The War in Plymouth
The War In Plymouth:
Destruction And A New Beginning
A Heritage Lottery project.
In April 2013 we were awarded a Heritage Lottery Grant to develop a three-year oral history project entitled The War in Plymouth: Destruction and a New Beginning.
This project has now been completed, and we have held several exhibitions in Plymouth allowing residents to get a flavour of the interviews.
If you would like to listen to any of the interviews in full, they are all now stored at the Plymouth and West Devon Record Office. Click on their website here to find out how to make an appointment.
We are maintaining the project’s Facebook page, so do please feel free to continue to contribute to that here.

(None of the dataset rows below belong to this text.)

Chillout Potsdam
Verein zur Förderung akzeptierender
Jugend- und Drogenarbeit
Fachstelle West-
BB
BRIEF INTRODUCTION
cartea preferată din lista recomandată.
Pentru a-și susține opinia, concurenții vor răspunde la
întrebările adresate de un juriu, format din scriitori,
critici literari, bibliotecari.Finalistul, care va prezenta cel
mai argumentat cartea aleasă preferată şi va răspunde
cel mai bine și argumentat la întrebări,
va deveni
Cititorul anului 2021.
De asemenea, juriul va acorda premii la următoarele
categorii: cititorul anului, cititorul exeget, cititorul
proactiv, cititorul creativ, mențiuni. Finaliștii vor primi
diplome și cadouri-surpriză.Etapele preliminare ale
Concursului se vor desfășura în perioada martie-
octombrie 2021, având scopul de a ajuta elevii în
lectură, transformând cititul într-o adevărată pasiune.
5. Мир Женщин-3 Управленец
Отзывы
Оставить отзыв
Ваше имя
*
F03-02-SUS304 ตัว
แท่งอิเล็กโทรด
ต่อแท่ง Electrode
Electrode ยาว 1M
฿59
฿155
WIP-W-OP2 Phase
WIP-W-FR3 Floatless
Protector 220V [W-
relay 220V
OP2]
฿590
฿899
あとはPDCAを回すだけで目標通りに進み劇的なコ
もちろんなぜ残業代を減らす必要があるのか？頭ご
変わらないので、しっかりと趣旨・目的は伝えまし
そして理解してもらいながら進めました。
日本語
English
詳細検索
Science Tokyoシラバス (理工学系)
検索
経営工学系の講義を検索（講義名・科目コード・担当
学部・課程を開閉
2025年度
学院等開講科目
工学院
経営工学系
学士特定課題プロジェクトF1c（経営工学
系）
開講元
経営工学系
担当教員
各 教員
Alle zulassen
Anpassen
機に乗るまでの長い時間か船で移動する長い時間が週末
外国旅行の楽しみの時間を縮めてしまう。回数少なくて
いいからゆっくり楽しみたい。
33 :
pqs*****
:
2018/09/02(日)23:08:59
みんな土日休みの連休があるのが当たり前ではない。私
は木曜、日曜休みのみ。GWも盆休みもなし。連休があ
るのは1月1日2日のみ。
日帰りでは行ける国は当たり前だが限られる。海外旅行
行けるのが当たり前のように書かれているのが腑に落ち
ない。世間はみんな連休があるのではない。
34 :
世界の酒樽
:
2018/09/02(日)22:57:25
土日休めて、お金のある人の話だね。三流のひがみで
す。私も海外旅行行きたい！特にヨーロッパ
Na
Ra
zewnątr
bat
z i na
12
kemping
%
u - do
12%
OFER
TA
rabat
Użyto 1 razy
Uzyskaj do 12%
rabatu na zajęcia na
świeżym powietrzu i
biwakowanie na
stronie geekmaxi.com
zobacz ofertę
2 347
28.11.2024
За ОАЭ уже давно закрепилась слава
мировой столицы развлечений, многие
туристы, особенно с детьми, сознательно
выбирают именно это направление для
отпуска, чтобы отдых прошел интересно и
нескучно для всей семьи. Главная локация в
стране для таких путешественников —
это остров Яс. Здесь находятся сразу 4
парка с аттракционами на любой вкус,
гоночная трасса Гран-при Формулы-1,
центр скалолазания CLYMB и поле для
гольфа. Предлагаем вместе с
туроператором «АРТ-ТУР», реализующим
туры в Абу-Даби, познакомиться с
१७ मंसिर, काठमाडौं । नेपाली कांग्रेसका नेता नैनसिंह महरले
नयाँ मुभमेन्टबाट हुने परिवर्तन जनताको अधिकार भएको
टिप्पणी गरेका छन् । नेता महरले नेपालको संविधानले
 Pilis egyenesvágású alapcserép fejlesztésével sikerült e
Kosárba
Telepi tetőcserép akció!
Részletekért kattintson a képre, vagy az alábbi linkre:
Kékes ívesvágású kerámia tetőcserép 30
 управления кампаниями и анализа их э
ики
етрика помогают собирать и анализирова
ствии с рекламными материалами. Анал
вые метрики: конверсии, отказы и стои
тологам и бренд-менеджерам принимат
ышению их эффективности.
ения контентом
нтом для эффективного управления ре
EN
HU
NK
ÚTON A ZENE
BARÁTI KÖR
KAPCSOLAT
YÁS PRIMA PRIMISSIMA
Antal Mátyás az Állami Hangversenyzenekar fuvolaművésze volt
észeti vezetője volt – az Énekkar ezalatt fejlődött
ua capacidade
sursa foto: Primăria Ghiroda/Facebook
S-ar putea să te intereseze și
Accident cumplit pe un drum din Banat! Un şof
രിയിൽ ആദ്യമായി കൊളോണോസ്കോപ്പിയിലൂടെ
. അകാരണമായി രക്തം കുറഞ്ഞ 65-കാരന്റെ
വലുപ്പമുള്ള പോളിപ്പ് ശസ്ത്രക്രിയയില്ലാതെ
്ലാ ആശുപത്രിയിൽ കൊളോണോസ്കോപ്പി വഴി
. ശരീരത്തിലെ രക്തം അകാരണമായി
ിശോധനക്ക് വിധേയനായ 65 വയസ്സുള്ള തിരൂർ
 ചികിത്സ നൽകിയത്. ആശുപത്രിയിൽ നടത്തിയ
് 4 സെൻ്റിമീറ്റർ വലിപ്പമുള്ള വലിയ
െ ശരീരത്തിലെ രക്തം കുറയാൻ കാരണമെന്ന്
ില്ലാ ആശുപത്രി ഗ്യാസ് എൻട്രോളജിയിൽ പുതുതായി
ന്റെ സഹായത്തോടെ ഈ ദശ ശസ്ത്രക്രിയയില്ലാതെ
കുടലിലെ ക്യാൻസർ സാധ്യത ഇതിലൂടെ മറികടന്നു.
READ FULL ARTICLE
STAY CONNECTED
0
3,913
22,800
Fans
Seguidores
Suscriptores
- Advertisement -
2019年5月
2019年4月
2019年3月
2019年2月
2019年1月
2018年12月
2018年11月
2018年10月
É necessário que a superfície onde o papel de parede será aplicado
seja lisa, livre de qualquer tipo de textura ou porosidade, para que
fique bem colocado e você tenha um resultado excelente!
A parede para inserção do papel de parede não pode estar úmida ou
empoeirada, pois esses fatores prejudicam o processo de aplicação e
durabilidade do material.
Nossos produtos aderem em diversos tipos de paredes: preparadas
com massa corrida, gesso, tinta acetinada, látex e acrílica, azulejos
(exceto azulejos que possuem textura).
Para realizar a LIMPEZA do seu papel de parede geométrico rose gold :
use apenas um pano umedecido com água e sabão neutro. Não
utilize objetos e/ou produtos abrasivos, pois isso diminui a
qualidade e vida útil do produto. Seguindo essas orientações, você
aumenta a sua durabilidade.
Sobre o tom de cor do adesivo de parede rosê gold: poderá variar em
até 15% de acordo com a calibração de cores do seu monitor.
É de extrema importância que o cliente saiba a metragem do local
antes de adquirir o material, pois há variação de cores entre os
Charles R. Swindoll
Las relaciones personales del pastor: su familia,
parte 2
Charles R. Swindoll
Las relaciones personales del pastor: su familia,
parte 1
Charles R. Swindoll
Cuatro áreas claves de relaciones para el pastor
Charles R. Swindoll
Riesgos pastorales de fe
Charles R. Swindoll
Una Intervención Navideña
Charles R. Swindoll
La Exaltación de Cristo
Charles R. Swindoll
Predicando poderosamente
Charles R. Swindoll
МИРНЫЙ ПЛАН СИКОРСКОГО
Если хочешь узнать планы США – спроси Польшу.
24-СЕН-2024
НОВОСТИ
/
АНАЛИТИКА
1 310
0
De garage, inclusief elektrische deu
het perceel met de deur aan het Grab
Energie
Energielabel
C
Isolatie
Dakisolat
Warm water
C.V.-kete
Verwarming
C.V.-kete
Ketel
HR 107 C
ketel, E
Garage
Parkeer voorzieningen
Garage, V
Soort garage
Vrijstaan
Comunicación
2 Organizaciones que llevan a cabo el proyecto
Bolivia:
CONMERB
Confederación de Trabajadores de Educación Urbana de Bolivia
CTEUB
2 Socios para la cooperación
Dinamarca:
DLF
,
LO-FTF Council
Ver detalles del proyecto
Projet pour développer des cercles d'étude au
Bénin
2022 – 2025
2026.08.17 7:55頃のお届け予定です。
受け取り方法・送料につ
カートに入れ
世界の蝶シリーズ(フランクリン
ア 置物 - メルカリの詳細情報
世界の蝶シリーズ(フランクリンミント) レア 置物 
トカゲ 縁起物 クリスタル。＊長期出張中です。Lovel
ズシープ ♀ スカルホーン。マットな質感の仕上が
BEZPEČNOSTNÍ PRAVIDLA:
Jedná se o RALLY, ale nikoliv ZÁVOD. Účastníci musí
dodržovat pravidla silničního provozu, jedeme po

Over the life of the project, we met and made friends with some truly remarkable people, many of whom we remain in touch with. We would like to thank all the participants, contributors and volunteers who made this such a genuine and heartfelt experience.
During the terrible Blitz on Plymouth during the Second World War, over 4,000 homes were destroyed. The City’s response, encapsulated in the Abercrombie Plan, was dynamic, and over the course of ten years between 1945 and 1955, over 17,000 new homes and 24 new schools were built, creating new neighbourhoods such as Southway and Efford.
This project, working in association with the History Department at Plymouth University under the guidance of Professor Kevin Jefferys, gathered as many interviews as possible with Plymouth people who remembered the war years and the years of social housing. Going out into people’s homes, we recorded and preserved these memories.
We worked with members of the community in Plymouth who joined the project in a number of ways – either as an interviewer or as an interviewee or as a voluntary transcriber The project is entirely shaped by the perspective of the people of Plymouth: what was their experience of war, and how did the city emerge from it into a new era?
We worked with Fotonow, the Plymouth-based photographic social enterprise, who enabled Plymouth people to produce a photographic record of our interviewees to sit alongside the oral history recordings.
The project worked closely with Plymouth University, local historian Chris Robinson, Plymouth and West Devon Record Office, Plymouth Museum. The project was supported by the Heritage Lottery Fund.